# Calling all Hymer experts



## KITTYKAMPER (Apr 5, 2009)

Good friends of ours in France are looking at buying a Hymer after admiring our starline b510 ( Mercedes )
They like the large lounge and short length of the 510 , also Merc would be good but hard to find in France. They are also keen to have the possibility of a lower bed as an option / supplement to drop down but not a fixed bed French style as they prefer to have more space in day time.

They are currently looking on Internet at vehicles for sale privately , all on fiat, mainly fiat 2.8, from late nineties to early 2000, prices all in region of 20,000 euros . Models are 544, 584, and 599 with u shape lounge at back.
Some questions that I couldn't answer are .....
What's the difference between 'classic' 'br' and 'BC' etc?
Is the also chassis only certain models or certain years?
Any advice on things to look out for on these models , either habitation or motor, I know there have been problems with the fiats .... Was it particular years?
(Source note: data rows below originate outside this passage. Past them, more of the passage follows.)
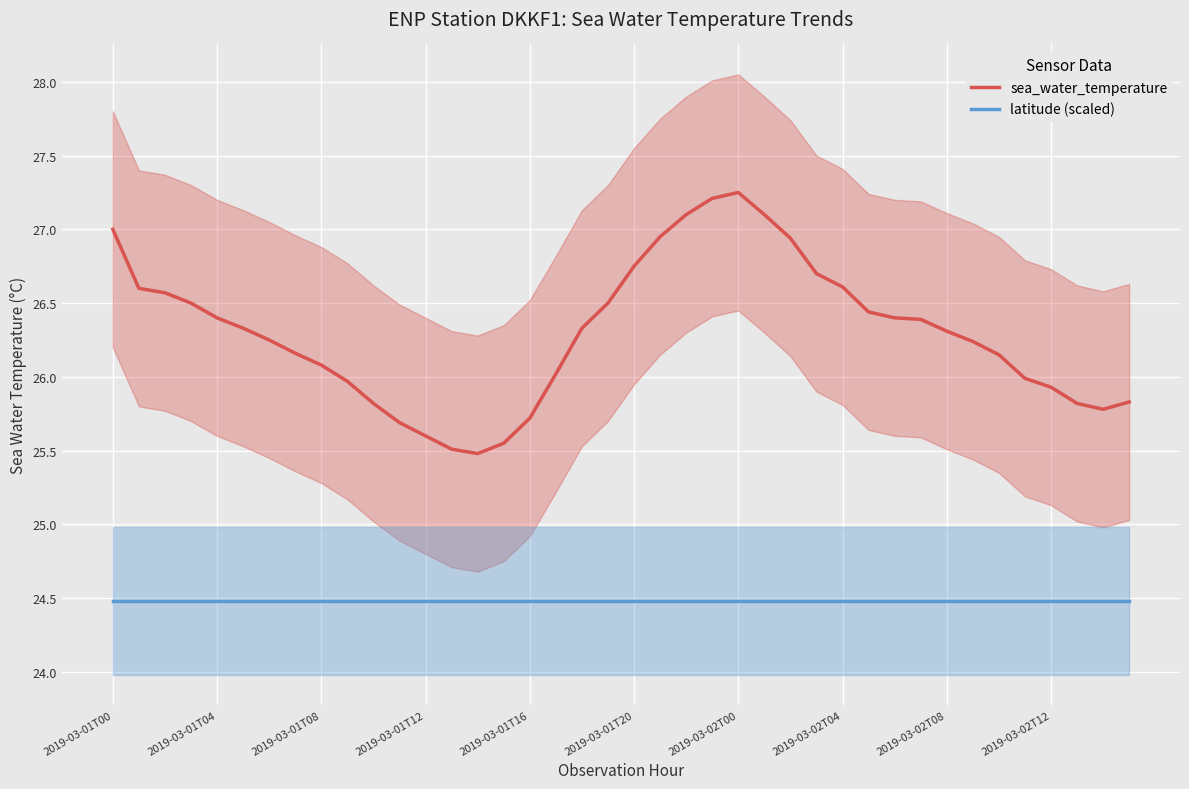

True or false: latitude (scaled) has a value of 16.2 at 2019-03-01T16.

False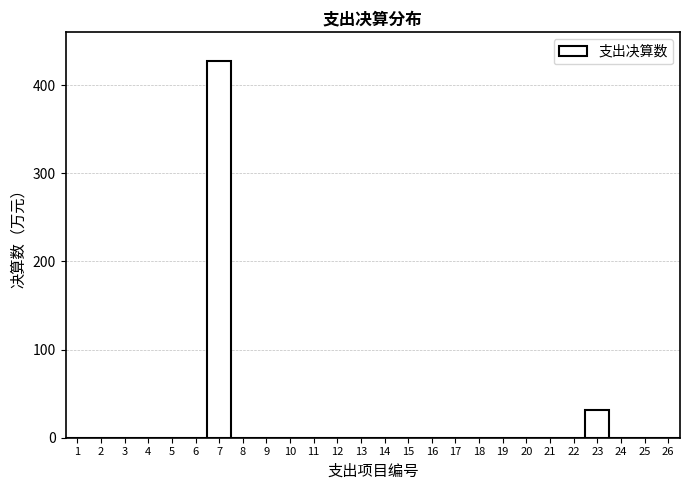

Reading right to left, extract all data points from this chart.

26=0.0	25=0.0	24=0.0	23=31.6	22=0.0	21=0.0	20=0.0	19=0.0	18=0.0	17=0.0	16=0.0	15=0.0	14=0.0	13=0.0	12=0.0	11=0.0	10=0.0	9=0.0	8=0.0	7=427.4	6=0.0	5=0.0	4=0.0	3=0.0	2=0.0	1=0.0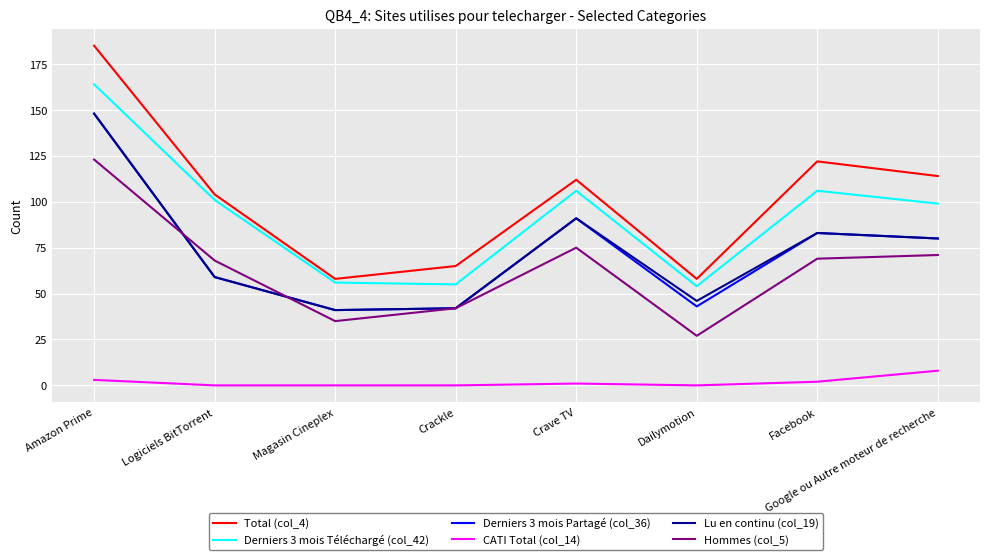

What position from the left is Google ou Autre moteur de recherche?

8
Anything to look out for?

One thing I said which is a personal observation is that the models a bit older than mine, with the split cupboards seemed to be a bit more solid, the split cupboards are better from what I have seen and the table and worktops are a lot more solid ..... Any views on this?
Thanks in advance for any pointers


----------



## blackbirdbiker (Mar 12, 2007)

I think the Classic or BC means seperate shower cubicle although not really sure. The Alko chassis is fitted on early BC584s but the later version is only "part" Alko.. the same as BC574s
Just about to put mine up for sale but a 2005 model is worth about £28-29k.

Keith


----------